On the significance of C and Co on shape memory performance of Fe–Mn–Si–Cr–Ni shape memory alloy

Abstract

Fe–Mn–Si bearing shape memory alloys are used as structural and functional materials, and have the potential for application in industrial and architectural fields. Fe–Mn–Si–Cr–Ni based shape memory alloys were selected to elucidate the impact of C and Si content on shape memory effect, where Si was replaced by Co. In this regard, Fe–15Mn–5Si–8Cr–5Ni, Fe–15Mn–5Si–8Cr–5Ni-0.1C, and Fe–15Mn–3Si–8Cr–5Ni-0.1C–2Co alloys were designed to simultaneously elucidate the shape memory effect (SME) and mechanical properties in relation to the microstructure.

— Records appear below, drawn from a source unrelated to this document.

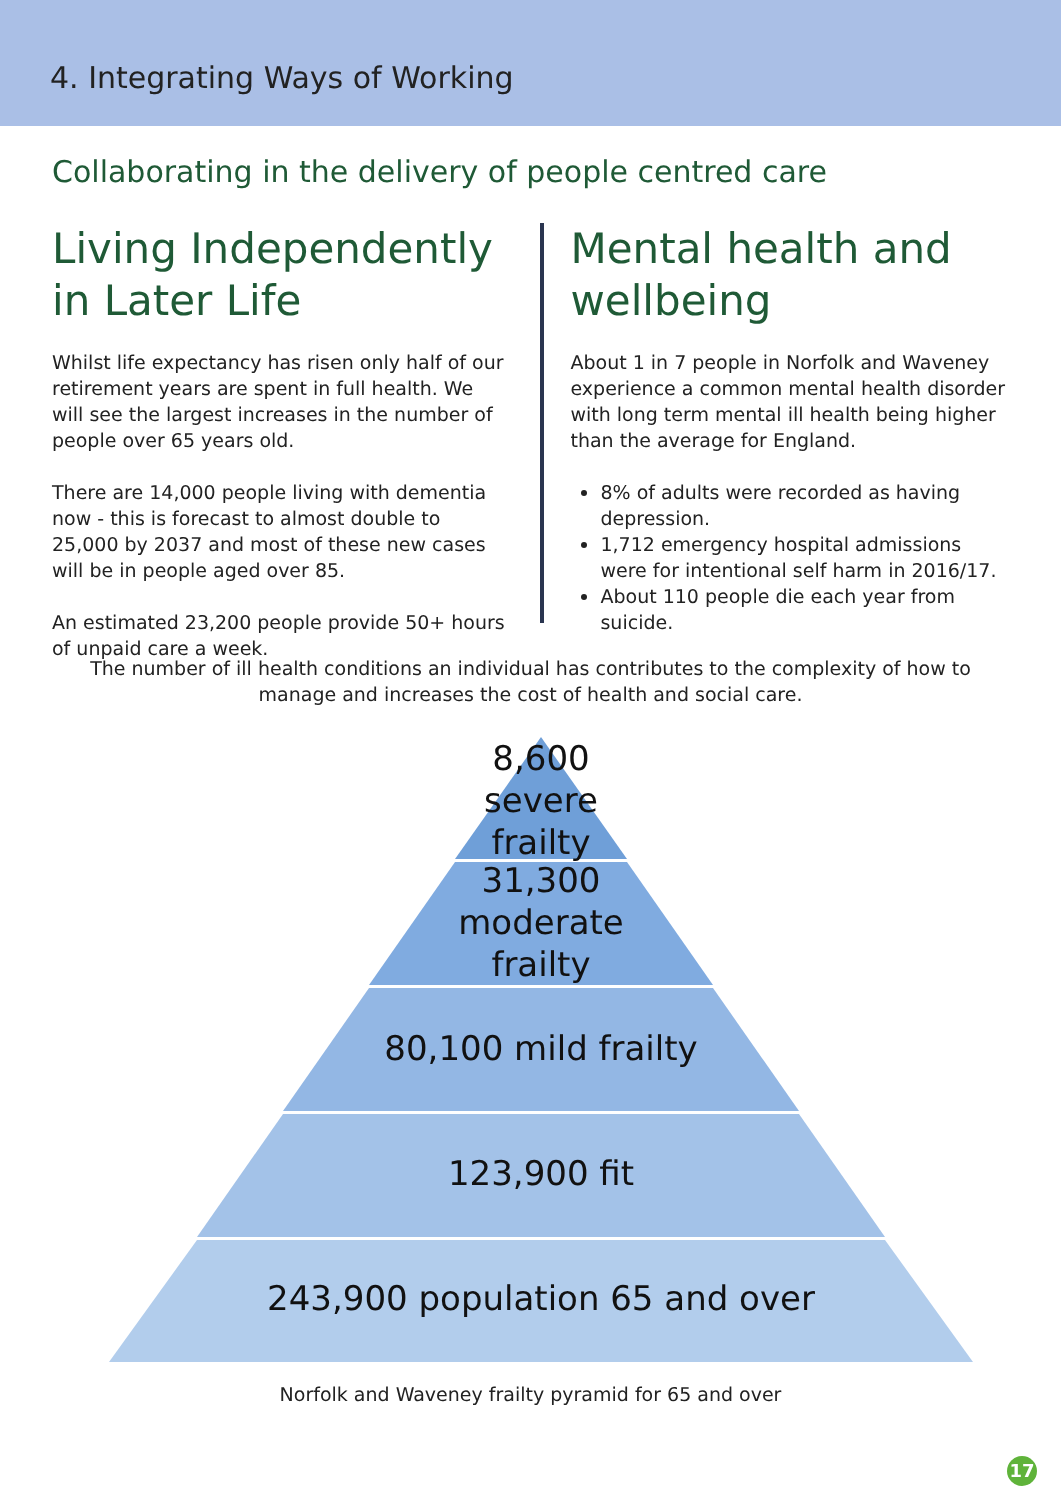4. Integrating Ways of Working
Collaborating in the delivery of people centred care
Living Independently in Later Life
Whilst life expectancy has risen only half of our retirement years are spent in full health. We will see the largest increases in the number of people over 65 years old.
There are 14,000 people living with dementia now - this is forecast to almost double to 25,000 by 2037 and most of these new cases will be in people aged over 85.
An estimated 23,200 people provide 50+ hours of unpaid care a week.
Mental health and wellbeing
About 1 in 7 people in Norfolk and Waveney experience a common mental health disorder with long term mental ill health being higher than the average for England.
8% of adults were recorded as having depression.
1,712 emergency hospital admissions were for intentional self harm in 2016/17.
About 110 people die each year from suicide.
The number of ill health conditions an individual has contributes to the complexity of how to manage and increases the cost of health and social care.
8,600
severe
frailty
31,300
moderate
frailty
80,100 mild frailty
123,900 fit
243,900 population 65 and over
Norfolk and Waveney frailty pyramid for 65 and over
17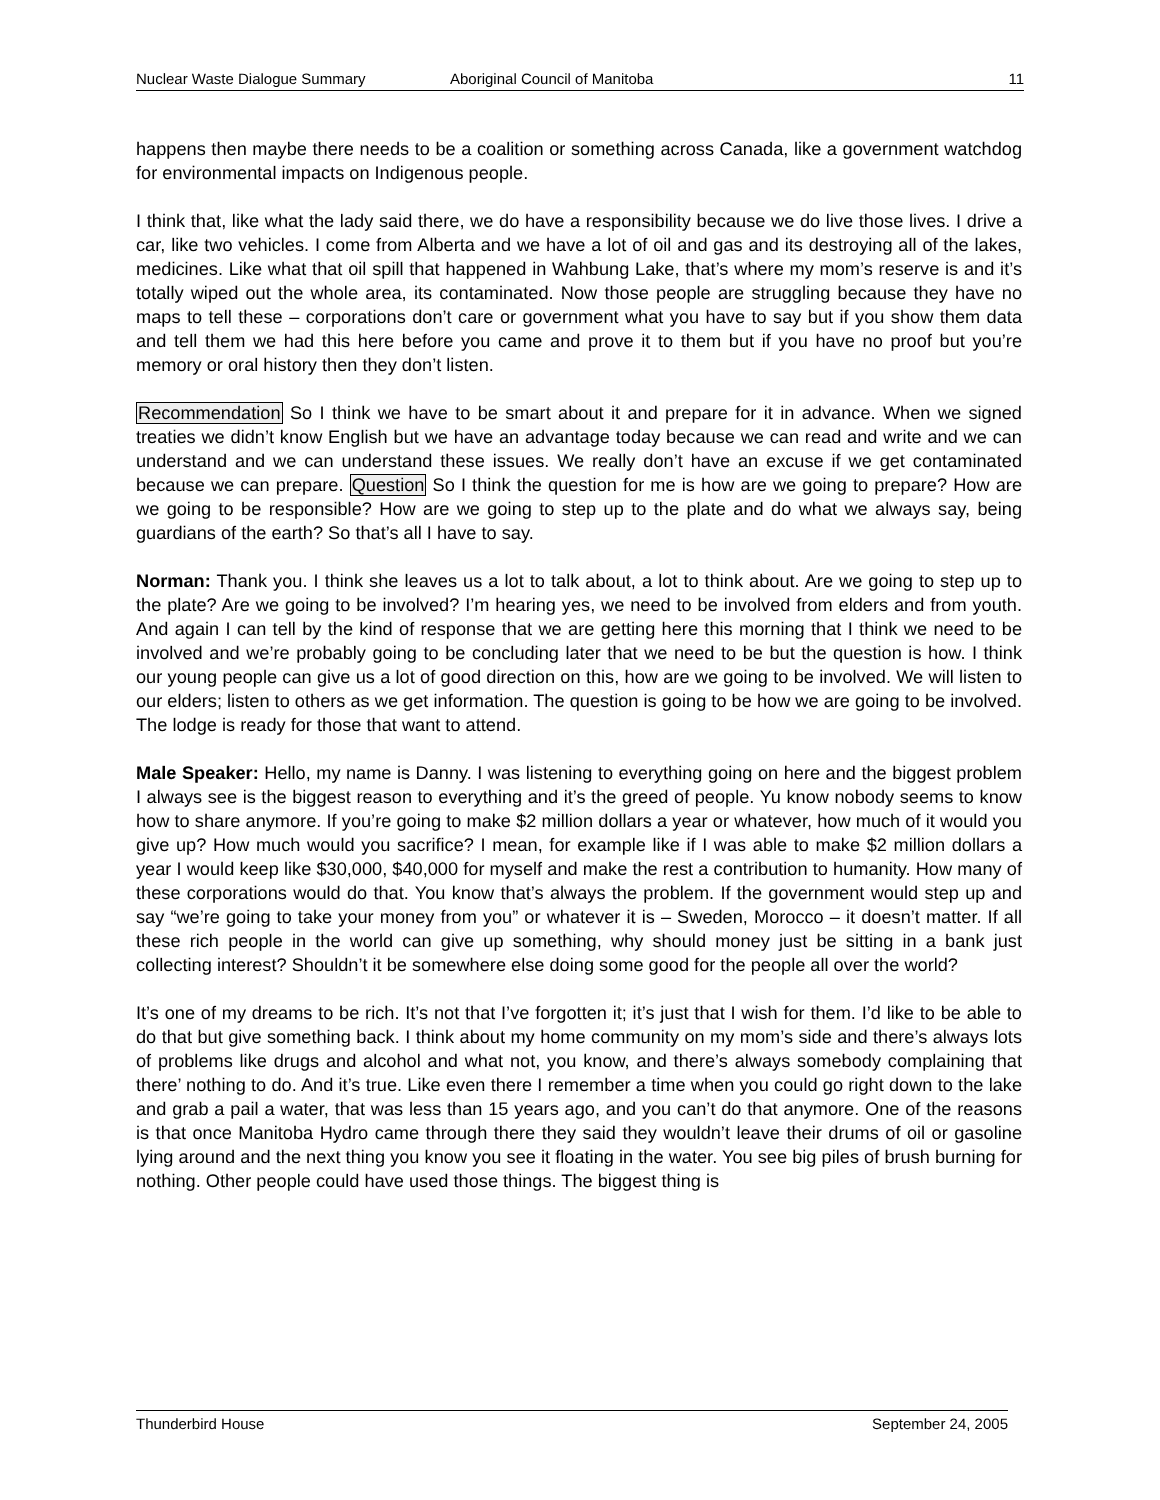Nuclear Waste Dialogue Summary Aboriginal Council of Manitoba 11
happens then maybe there needs to be a coalition or something across Canada, like a government watchdog for environmental impacts on Indigenous people.
I think that, like what the lady said there, we do have a responsibility because we do live those lives. I drive a car, like two vehicles. I come from Alberta and we have a lot of oil and gas and its destroying all of the lakes, medicines. Like what that oil spill that happened in Wahbung Lake, that’s where my mom’s reserve is and it’s totally wiped out the whole area, its contaminated. Now those people are struggling because they have no maps to tell these – corporations don’t care or government what you have to say but if you show them data and tell them we had this here before you came and prove it to them but if you have no proof but you’re memory or oral history then they don’t listen.
Recommendation So I think we have to be smart about it and prepare for it in advance. When we signed treaties we didn’t know English but we have an advantage today because we can read and write and we can understand and we can understand these issues. We really don’t have an excuse if we get contaminated because we can prepare. Question So I think the question for me is how are we going to prepare? How are we going to be responsible? How are we going to step up to the plate and do what we always say, being guardians of the earth? So that’s all I have to say.
Norman: Thank you. I think she leaves us a lot to talk about, a lot to think about. Are we going to step up to the plate? Are we going to be involved? I’m hearing yes, we need to be involved from elders and from youth. And again I can tell by the kind of response that we are getting here this morning that I think we need to be involved and we’re probably going to be concluding later that we need to be but the question is how. I think our young people can give us a lot of good direction on this, how are we going to be involved. We will listen to our elders; listen to others as we get information. The question is going to be how we are going to be involved. The lodge is ready for those that want to attend.
Male Speaker: Hello, my name is Danny. I was listening to everything going on here and the biggest problem I always see is the biggest reason to everything and it’s the greed of people. Yu know nobody seems to know how to share anymore. If you’re going to make $2 million dollars a year or whatever, how much of it would you give up? How much would you sacrifice? I mean, for example like if I was able to make $2 million dollars a year I would keep like $30,000, $40,000 for myself and make the rest a contribution to humanity. How many of these corporations would do that. You know that’s always the problem. If the government would step up and say “we’re going to take your money from you” or whatever it is – Sweden, Morocco – it doesn’t matter. If all these rich people in the world can give up something, why should money just be sitting in a bank just collecting interest? Shouldn’t it be somewhere else doing some good for the people all over the world?
It’s one of my dreams to be rich. It’s not that I’ve forgotten it; it’s just that I wish for them. I’d like to be able to do that but give something back. I think about my home community on my mom’s side and there’s always lots of problems like drugs and alcohol and what not, you know, and there’s always somebody complaining that there’ nothing to do. And it’s true. Like even there I remember a time when you could go right down to the lake and grab a pail a water, that was less than 15 years ago, and you can’t do that anymore. One of the reasons is that once Manitoba Hydro came through there they said they wouldn’t leave their drums of oil or gasoline lying around and the next thing you know you see it floating in the water. You see big piles of brush burning for nothing. Other people could have used those things. The biggest thing is
Thunderbird House September 24, 2005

The study indicated that the addition of 0.1 wt% C significantly improved the SME of Fe–Mn–Si–Cr–Ni alloy, and the shape recovery rate of Fe–15Mn–5Si–8Cr–5Ni-0.1C alloy aged at 750 °C for 4 h was maximum at 55.45%. The content of thermally-induced martensite was reduced, which led to decrease in the probability of α′-martensite formation, and promoted inverse transformation of stress-induced martensite and enhanced the shape memory effect. In addition, the strength of the parent phase was enhanced by segregation of elements during aging. Furthermore, the plastic deformation involving slip during stress-induced martensitic transformation was reduced. The reduced content of α′-martensite promoted reversal of stress-induced martensite. On the other hand, Co increased the stacking fault energy and reduced nucleation of stress-induced martensite, such that the number density of stacking faults decreased the shape memory effect of the experimental steel.